What you should do: Every line from the beginning of the records below up to the one holding "2: (723, 135, 23.31)" should be quoted exactly; leave out the rest.

──────── Extracted entries

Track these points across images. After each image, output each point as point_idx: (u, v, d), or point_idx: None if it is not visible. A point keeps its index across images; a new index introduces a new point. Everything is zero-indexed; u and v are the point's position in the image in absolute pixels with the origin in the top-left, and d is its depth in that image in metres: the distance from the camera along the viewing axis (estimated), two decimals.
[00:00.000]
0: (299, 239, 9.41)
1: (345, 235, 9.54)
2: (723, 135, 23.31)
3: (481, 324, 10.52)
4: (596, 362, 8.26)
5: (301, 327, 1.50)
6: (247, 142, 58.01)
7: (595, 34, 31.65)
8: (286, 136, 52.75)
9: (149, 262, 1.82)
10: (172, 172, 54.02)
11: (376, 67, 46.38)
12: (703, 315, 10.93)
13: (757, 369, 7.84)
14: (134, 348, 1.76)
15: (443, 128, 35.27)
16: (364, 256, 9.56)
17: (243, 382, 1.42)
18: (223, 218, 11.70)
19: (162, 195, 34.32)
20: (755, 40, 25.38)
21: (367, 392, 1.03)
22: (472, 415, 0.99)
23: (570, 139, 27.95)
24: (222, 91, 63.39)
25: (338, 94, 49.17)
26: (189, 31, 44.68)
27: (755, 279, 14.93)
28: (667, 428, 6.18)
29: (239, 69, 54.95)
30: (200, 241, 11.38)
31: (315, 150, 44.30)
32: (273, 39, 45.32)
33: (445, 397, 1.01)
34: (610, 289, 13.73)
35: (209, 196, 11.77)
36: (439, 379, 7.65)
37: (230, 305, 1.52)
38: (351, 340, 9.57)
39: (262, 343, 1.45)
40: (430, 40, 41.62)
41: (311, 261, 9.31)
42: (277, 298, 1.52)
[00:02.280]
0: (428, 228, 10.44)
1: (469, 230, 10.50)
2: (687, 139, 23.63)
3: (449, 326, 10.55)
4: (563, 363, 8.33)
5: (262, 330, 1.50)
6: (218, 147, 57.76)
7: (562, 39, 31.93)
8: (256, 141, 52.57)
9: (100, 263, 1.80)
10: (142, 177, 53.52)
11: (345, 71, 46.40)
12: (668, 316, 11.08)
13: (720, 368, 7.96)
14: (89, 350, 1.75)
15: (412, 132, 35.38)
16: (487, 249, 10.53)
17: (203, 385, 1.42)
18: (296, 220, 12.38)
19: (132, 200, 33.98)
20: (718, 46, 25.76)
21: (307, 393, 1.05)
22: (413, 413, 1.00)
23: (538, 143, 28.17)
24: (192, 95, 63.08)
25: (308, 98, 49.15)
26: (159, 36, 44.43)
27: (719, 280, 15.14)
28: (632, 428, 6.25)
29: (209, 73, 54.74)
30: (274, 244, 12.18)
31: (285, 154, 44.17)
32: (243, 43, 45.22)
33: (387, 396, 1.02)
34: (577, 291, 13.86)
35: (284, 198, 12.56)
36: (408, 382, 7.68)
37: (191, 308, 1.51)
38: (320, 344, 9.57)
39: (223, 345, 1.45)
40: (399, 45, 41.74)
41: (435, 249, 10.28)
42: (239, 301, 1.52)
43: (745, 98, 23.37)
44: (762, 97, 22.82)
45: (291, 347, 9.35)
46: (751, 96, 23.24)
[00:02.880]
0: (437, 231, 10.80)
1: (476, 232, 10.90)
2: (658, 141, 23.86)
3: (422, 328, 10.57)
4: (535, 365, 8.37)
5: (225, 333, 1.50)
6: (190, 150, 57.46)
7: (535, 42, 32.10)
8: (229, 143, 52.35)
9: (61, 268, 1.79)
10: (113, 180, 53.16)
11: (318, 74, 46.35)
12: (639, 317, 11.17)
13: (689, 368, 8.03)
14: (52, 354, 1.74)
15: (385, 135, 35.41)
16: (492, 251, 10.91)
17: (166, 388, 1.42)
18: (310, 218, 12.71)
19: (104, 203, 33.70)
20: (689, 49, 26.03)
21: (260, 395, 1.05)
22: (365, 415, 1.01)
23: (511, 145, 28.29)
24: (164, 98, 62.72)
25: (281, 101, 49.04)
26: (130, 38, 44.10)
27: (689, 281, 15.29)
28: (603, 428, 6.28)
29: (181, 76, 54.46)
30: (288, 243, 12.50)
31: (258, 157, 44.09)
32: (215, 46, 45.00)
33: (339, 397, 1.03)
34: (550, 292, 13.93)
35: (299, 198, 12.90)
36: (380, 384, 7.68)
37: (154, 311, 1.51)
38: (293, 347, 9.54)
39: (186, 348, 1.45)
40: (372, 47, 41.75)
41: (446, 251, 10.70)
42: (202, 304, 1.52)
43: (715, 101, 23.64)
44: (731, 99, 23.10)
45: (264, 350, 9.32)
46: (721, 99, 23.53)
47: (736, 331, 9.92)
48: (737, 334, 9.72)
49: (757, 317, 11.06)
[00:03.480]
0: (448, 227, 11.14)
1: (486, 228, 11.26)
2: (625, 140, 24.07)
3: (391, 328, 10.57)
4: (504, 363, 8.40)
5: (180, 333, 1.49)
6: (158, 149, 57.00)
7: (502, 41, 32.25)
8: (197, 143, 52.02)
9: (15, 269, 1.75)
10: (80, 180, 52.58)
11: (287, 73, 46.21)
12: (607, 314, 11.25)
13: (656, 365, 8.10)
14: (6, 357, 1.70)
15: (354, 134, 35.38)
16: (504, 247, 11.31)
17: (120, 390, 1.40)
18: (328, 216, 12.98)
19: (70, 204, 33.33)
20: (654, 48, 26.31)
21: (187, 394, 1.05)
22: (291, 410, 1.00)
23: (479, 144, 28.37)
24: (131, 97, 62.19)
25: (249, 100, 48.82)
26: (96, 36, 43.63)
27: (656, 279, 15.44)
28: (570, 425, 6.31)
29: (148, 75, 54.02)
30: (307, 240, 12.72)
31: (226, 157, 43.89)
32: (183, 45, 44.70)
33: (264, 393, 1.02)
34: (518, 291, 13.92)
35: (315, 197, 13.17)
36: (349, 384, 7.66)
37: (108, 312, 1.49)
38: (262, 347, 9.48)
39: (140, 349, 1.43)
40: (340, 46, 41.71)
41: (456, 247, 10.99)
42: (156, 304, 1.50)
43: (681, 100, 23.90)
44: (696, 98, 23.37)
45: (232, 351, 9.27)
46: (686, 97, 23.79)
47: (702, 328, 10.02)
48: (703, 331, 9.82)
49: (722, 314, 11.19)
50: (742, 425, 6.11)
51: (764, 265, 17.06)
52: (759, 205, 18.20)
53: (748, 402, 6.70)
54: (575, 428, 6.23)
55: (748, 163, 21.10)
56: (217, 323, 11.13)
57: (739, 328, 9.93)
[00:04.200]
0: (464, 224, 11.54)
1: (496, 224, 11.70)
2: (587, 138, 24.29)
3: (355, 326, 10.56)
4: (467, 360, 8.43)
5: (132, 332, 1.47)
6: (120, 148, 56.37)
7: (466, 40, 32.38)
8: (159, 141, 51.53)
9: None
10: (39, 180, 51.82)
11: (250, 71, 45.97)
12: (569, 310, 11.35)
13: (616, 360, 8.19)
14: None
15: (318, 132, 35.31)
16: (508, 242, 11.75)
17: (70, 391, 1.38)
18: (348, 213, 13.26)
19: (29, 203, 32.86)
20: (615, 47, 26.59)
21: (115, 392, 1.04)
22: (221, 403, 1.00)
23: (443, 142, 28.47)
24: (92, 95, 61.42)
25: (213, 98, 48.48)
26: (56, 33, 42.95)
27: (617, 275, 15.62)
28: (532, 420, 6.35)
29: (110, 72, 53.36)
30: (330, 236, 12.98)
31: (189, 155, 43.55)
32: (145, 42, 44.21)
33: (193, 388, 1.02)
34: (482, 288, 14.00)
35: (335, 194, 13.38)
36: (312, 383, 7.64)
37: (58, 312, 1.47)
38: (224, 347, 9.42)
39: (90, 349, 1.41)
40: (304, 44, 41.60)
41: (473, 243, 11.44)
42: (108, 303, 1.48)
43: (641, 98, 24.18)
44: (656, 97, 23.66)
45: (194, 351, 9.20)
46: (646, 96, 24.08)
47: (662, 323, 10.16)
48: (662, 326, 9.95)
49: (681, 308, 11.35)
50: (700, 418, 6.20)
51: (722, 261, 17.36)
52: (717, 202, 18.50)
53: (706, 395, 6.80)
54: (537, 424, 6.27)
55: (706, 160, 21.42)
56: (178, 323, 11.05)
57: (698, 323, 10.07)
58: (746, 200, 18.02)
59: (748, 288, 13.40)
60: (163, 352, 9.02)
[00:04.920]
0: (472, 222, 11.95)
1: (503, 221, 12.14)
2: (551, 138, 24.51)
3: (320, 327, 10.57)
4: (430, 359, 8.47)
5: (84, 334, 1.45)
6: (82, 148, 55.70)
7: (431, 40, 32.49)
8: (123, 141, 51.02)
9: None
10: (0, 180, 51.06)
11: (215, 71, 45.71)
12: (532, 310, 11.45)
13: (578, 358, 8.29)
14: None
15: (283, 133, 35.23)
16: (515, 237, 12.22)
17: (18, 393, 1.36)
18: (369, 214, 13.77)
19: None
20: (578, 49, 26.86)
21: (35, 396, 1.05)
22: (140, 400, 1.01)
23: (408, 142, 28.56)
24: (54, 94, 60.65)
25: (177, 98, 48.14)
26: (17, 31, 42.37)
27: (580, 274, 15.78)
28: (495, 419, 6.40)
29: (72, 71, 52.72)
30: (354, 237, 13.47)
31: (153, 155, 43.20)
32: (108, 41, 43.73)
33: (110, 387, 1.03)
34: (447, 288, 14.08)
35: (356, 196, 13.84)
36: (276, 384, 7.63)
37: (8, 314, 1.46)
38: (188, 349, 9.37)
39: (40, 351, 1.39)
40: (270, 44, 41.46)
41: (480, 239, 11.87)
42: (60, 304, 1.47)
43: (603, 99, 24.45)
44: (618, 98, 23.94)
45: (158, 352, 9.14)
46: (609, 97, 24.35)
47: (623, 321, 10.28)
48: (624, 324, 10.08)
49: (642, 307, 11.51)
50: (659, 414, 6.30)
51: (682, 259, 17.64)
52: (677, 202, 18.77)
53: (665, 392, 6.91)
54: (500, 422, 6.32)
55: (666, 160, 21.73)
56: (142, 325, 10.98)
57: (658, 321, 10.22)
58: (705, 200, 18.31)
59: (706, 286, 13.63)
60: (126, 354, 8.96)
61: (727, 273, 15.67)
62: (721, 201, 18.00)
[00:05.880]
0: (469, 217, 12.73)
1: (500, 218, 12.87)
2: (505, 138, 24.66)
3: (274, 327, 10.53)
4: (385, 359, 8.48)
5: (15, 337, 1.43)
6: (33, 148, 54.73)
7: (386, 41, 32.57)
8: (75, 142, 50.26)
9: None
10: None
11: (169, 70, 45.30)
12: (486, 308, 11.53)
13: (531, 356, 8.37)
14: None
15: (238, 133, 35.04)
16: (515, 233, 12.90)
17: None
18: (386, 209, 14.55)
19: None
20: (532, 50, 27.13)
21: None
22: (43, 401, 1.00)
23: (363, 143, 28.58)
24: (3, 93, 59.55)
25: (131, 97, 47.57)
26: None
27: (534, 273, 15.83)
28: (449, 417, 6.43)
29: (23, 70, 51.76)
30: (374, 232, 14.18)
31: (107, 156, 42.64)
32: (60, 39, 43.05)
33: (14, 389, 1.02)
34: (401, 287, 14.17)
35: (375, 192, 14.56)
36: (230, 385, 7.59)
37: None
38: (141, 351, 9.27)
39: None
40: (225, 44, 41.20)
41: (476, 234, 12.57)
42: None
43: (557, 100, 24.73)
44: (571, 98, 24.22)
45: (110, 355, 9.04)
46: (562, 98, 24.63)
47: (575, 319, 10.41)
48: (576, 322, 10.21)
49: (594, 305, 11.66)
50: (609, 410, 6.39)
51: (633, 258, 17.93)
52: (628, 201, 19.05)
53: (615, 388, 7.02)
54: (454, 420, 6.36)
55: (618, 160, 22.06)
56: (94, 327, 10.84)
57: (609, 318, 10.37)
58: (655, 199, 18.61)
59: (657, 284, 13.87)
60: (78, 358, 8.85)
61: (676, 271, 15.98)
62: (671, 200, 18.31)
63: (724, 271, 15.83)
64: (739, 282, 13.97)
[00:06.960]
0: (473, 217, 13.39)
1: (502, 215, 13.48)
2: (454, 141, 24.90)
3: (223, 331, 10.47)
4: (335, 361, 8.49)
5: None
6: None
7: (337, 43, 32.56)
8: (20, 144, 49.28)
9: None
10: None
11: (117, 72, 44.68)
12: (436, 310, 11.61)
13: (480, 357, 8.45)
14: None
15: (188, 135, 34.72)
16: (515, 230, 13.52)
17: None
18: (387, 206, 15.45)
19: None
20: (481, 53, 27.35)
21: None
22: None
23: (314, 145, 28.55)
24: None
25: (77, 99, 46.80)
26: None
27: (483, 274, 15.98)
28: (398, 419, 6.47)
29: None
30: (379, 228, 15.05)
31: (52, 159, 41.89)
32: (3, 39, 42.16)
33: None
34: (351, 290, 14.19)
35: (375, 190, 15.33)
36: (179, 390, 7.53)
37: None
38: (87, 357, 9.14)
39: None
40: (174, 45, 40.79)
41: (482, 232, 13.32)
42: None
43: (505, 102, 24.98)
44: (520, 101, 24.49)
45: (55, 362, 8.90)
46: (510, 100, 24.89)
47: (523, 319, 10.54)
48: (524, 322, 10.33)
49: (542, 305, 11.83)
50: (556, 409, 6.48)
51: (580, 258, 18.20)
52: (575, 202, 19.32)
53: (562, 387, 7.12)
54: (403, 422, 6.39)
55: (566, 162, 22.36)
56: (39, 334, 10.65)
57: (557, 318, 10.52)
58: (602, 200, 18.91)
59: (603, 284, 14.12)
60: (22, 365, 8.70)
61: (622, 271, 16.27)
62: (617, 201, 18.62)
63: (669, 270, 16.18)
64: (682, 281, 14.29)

────────────────

Solution:
Track these points across images. After each image, output each point as point_idx: (u, v, d), or point_idx: None if it is not visible. A point keeps its index across images; a new index introduces a new point. Everything is zero-indexed; u and v are the point's position in the image in absolute pixels with the origin in the top-left, and d is its depth in that image in metres: the distance from the camera along the viewing axis (estimated), two decimals.
[00:00.000]
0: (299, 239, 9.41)
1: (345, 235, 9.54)
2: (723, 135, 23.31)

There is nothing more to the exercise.